AIM OF THE TASK: An exact copy of the entries is required, with every image omitted.

[Hardware design source files]
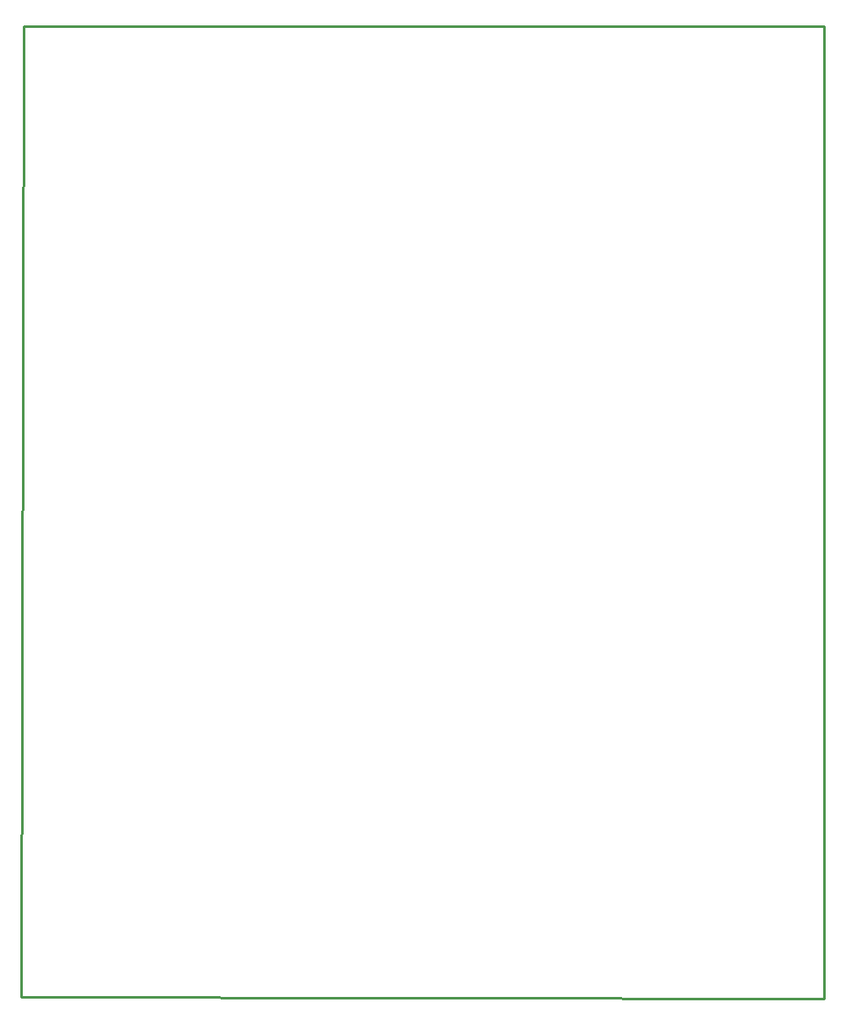
<source format=gko>
G04 Layer: BoardOutline*
G04 EasyEDA v6.4.17, 2021-03-30T11:05:58--3:00*
G04 e54f85b4d2414f64907e96423a573e64,e32968b322094deeae1279e20ae9dd51,10*
G04 Gerber Generator version 0.2*
G04 Scale: 100 percent, Rotated: No, Reflected: No *
G04 Dimensions in millimeters *
G04 leading zeros omitted , absolute positions ,4 integer and 5 decimal *
%FSLAX45Y45*%
%MOMM*%

%ADD10C,0.2540*%
D10*
X24994750Y8045782D02*
G01*
X33019238Y8040370D01*
X33019238Y-1692147D01*
X24975050Y-1679496D01*
X24998850Y8040382D01*

%LPD*%
M02*

</source>
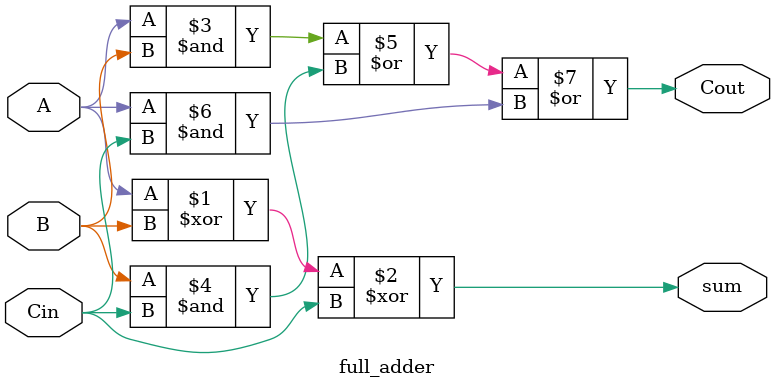
<source format=v>
`timescale 1ns / 1ps
module full_adder(sum, Cout, A, B, Cin);
	// Input Ports
	input A, B,Cin ;
		
	
	// Output Ports
	output sum, Cout;	
	//assign {Cout, sum } = A+B+Cin; 
	assign sum  = (A ^ B) ^ Cin;
	assign Cout = (A & B) | (B & Cin) | (A & Cin); 

endmodule

</source>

ANSWER SPACE:
<source format=gko>
G04 Layer: BoardOutline*
G04 EasyEDA v6.4.17, 2021-03-30T11:05:58--3:00*
G04 e54f85b4d2414f64907e96423a573e64,e32968b322094deeae1279e20ae9dd51,10*
G04 Gerber Generator version 0.2*
G04 Scale: 100 percent, Rotated: No, Reflected: No *
G04 Dimensions in millimeters *
G04 leading zeros omitted , absolute positions ,4 integer and 5 decimal *
%FSLAX45Y45*%
%MOMM*%

%ADD10C,0.2540*%
D10*
X24994750Y8045782D02*
G01*
X33019238Y8040370D01*
X33019238Y-1692147D01*
X24975050Y-1679496D01*
X24998850Y8040382D01*

%LPD*%
M02*

</source>
<source format=v>
`timescale 1ns / 1ps
module full_adder(sum, Cout, A, B, Cin);
	// Input Ports
	input A, B,Cin ;
		
	
	// Output Ports
	output sum, Cout;	
	//assign {Cout, sum } = A+B+Cin; 
	assign sum  = (A ^ B) ^ Cin;
	assign Cout = (A & B) | (B & Cin) | (A & Cin); 

endmodule

</source>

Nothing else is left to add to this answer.